What is asked :: Copy out the material line for line, starting with its first line and going on through the line with "family: Fagaceae", both included, and stop there.

[Stored entries]
++++++++++

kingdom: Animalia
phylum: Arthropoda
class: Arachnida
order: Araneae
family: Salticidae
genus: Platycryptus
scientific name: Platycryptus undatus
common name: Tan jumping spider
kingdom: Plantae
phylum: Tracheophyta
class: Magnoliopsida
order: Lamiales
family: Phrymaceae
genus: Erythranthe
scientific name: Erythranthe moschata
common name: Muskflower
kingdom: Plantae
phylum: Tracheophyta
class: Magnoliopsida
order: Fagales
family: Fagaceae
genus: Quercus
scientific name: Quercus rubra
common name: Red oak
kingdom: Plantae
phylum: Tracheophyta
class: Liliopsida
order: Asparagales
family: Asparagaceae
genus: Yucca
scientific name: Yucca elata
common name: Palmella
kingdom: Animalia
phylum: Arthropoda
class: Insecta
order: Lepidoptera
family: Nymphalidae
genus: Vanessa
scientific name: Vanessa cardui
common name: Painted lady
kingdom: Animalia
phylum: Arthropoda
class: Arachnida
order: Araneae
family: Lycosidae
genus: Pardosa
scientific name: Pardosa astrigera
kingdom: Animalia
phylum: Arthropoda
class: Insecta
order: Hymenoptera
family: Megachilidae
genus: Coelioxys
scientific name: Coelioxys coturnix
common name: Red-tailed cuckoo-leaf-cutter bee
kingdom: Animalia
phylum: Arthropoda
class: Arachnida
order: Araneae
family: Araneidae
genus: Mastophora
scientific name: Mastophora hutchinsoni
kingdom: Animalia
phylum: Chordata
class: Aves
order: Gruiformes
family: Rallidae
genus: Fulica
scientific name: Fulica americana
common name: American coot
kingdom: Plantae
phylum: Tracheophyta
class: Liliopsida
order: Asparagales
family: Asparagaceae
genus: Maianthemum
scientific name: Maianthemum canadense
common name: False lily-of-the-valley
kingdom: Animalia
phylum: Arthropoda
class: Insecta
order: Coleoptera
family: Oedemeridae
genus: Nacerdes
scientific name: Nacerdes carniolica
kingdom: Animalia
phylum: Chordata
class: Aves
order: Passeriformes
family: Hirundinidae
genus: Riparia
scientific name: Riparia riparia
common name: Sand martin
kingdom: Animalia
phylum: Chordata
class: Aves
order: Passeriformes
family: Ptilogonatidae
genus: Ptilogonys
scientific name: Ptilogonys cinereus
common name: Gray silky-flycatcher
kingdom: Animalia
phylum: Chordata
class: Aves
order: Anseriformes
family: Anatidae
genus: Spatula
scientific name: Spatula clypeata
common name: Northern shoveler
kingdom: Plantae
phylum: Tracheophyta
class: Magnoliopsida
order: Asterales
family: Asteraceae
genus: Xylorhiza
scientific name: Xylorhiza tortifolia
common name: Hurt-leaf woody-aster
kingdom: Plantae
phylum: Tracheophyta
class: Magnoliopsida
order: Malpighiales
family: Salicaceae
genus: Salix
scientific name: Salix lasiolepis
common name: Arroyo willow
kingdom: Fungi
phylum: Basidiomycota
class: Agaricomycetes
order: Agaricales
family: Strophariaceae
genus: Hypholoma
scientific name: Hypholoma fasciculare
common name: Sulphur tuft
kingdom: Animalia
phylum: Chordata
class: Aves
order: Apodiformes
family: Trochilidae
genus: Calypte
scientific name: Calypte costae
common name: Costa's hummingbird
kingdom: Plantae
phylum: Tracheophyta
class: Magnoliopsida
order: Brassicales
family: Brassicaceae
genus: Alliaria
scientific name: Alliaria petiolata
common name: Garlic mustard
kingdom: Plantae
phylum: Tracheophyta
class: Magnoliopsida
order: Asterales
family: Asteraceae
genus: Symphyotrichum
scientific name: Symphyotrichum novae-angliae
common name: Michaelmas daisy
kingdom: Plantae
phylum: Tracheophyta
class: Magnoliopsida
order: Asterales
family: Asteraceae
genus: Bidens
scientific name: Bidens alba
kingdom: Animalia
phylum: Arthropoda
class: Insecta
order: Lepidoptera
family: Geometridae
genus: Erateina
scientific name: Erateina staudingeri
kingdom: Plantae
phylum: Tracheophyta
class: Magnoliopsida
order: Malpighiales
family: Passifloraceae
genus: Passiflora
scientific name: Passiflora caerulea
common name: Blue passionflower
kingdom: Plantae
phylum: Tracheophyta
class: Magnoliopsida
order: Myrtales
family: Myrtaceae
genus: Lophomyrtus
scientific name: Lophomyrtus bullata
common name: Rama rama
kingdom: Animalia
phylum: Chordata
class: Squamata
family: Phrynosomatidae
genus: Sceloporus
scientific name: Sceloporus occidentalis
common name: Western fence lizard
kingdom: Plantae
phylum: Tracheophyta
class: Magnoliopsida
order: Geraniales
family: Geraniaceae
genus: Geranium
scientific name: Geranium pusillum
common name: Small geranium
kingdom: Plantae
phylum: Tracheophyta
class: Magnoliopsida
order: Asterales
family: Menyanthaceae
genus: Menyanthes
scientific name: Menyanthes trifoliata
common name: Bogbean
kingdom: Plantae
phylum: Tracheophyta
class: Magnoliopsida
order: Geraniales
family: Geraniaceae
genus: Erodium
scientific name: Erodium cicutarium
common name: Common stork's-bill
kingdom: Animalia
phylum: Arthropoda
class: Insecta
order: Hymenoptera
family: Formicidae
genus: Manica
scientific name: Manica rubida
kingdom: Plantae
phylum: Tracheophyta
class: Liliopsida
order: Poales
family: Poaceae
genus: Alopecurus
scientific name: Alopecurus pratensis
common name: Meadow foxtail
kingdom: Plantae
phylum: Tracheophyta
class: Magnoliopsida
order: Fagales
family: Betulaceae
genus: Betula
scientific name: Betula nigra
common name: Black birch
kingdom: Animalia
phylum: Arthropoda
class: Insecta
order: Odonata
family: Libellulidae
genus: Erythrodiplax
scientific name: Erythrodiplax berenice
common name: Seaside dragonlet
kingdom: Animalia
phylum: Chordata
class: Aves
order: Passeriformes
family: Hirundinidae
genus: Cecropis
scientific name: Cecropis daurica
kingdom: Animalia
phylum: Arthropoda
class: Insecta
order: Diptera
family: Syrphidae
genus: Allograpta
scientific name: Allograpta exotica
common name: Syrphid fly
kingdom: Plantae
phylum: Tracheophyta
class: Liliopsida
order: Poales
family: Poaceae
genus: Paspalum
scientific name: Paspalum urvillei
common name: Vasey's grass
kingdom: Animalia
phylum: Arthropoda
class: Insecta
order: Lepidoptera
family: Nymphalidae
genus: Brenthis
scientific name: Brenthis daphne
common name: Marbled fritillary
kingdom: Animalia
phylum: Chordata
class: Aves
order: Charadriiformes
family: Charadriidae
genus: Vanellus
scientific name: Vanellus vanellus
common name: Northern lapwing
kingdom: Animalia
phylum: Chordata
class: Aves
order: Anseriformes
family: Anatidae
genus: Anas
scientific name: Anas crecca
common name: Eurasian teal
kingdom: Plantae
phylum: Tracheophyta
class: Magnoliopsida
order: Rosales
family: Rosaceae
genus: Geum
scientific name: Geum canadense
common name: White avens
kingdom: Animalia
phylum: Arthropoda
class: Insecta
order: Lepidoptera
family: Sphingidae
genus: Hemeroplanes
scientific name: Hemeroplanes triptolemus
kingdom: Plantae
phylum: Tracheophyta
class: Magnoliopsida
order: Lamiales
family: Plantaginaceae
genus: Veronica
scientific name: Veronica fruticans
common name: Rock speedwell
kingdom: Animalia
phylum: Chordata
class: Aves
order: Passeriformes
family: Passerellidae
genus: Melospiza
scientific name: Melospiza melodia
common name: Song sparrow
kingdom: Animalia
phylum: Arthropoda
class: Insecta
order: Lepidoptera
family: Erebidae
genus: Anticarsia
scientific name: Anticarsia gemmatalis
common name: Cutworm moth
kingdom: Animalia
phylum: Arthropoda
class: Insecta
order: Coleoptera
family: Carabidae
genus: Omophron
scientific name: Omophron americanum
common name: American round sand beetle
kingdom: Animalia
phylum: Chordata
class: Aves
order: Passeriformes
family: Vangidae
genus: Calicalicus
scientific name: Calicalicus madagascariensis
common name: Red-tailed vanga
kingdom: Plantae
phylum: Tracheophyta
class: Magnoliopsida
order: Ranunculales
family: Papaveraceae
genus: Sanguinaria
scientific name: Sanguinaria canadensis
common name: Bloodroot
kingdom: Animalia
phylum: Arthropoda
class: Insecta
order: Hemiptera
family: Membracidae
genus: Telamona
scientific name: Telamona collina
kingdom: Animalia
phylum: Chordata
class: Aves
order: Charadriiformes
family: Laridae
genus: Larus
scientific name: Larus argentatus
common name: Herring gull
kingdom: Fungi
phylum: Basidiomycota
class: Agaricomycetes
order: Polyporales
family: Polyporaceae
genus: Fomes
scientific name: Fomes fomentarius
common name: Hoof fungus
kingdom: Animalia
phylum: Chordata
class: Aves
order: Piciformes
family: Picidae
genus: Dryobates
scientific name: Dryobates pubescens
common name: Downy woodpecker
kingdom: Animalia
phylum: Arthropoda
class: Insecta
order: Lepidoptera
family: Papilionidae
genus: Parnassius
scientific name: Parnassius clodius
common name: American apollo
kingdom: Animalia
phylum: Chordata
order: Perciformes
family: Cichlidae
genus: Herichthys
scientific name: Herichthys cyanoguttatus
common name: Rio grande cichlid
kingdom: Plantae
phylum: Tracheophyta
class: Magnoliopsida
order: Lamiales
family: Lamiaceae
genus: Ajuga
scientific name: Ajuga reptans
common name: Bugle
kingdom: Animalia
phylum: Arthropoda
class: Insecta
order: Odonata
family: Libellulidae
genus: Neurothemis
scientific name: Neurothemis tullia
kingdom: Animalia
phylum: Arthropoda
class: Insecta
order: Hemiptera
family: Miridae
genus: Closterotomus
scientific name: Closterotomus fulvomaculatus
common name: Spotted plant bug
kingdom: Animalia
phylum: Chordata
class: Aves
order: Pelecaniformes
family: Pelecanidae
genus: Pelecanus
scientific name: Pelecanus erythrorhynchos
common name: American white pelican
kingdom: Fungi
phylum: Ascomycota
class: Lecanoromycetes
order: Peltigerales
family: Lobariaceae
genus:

++++++++++

Task result ::
kingdom: Animalia
phylum: Arthropoda
class: Arachnida
order: Araneae
family: Salticidae
genus: Platycryptus
scientific name: Platycryptus undatus
common name: Tan jumping spider
kingdom: Plantae
phylum: Tracheophyta
class: Magnoliopsida
order: Lamiales
family: Phrymaceae
genus: Erythranthe
scientific name: Erythranthe moschata
common name: Muskflower
kingdom: Plantae
phylum: Tracheophyta
class: Magnoliopsida
order: Fagales
family: Fagaceae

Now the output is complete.